Consumers who bought expensive, frivolous accessories for their cars – a super-thrust exhaust kit, or a chrome skull hood ornament – were found to be a much higher risk for skipping payments. The very worst groups of consumers were those who frequently put their bar tabs on their plastic. Consumers who bought items to protect their investments, like waterproof stain for their hardwood floors, or high-grade motor oil, also seemed to be interested in protecting their credit.
Martin’s discoveries did not round out to a complete science. The Times article mentioned the example of a customer who puts their monthly cable bill on their credit card, revealing a fully-loaded package with all the extra channels and features. In this case, is the consumer wealthy and able to spend money on luxuries, or are they making poor choices? Despite these pitfalls, however, the Times reports that virtually every major credit card company in the nation is using Martin’s method, outlined in his book The Psychology of Collections. Issuers are paying for their representatives to attend seminars based around Martin’s teachings, which also include lessons on how to best probe the psyches of delinquent borrowers, in the interest of collecting the most money back from them.
The Times went inside one such informational seminar, taught to a roomful of new Bank of America collections agents. With so many more Americans in financial crisis than usual, as a result of the recession, banks are taking a much more “touchy-feely” approach to squeezing delinquent borrowers. Issuers are trying to get away from nasty, harassing phone calls – Martin believes that these do not work. He states that collectors need to identify what is motivating their customers, and communicate with them on their level.

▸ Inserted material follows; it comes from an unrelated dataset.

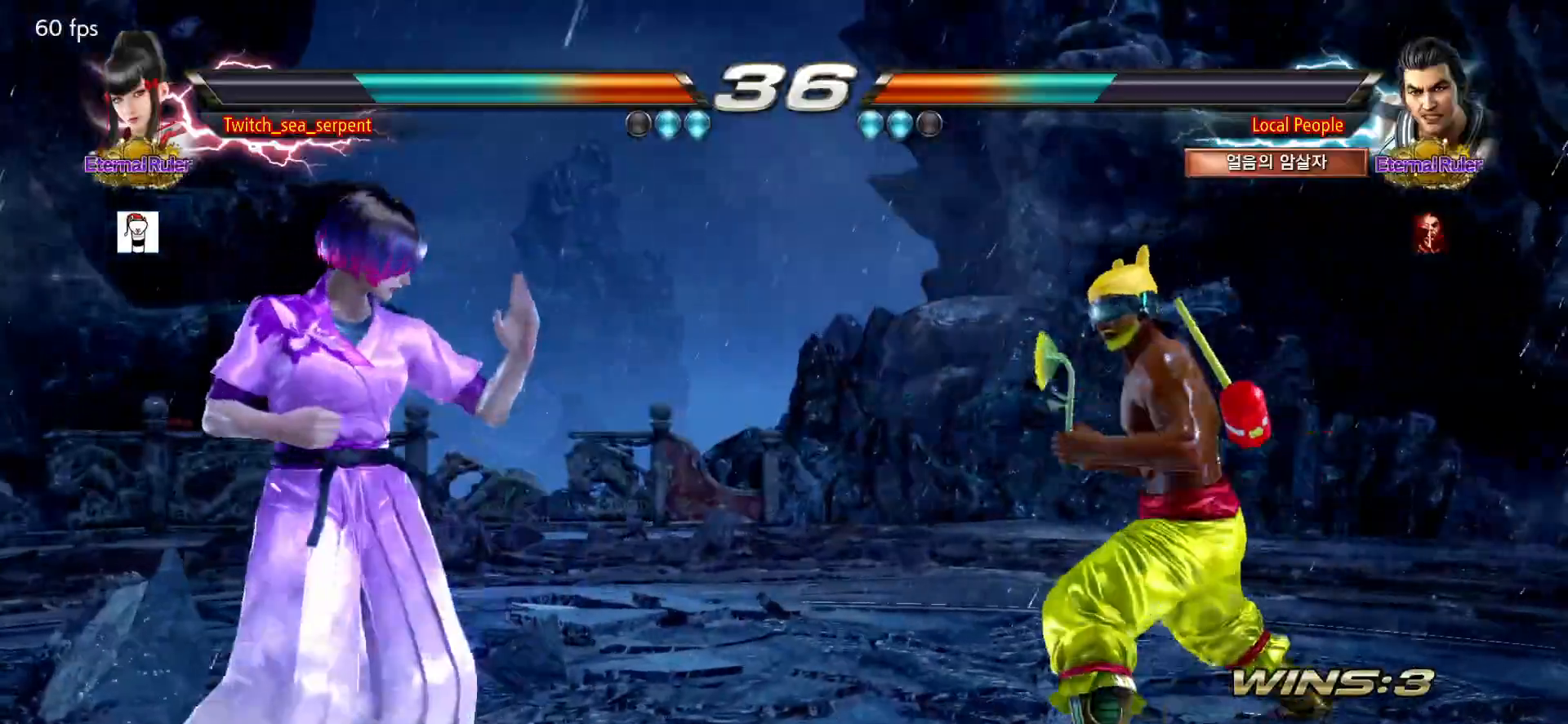
{"buttons": [], "left_stick": "left", "events": [[367, "left_stick", "center"], [417, "left_stick", "left"]]}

One senior account specialist boasted of how she had spent over one hour talking to a divorced mother of two young children whose husband had left her with almost thirty thousand dollars in credit card debt. The woman was being hounded by debt collectors and making no payments, threatening to declare bankruptcy. The savvy agent took the time to listen to the frustrated woman and take an interest in her situation. The woman began making payments on her card every month, and had paid off her balance within three years in full. The customer could have asked for – and probably received – a significant discount on her balance, since banks can and do authorize extreme discounts in the interest of wooing hopeless borrowers into getting back on track. The customer didn’t ask, though: she felt bonded to the representative, and thought such a request would be too forthright.
Most credit cardholders will never realize that the helpful representative on the other end of the phone is actually engaging them in a sophisticated form of psychological manipulation. They are just happy to feel as though someone is listening to them. For card companies, anything that gets more money in their pockets isn’t a bad thing.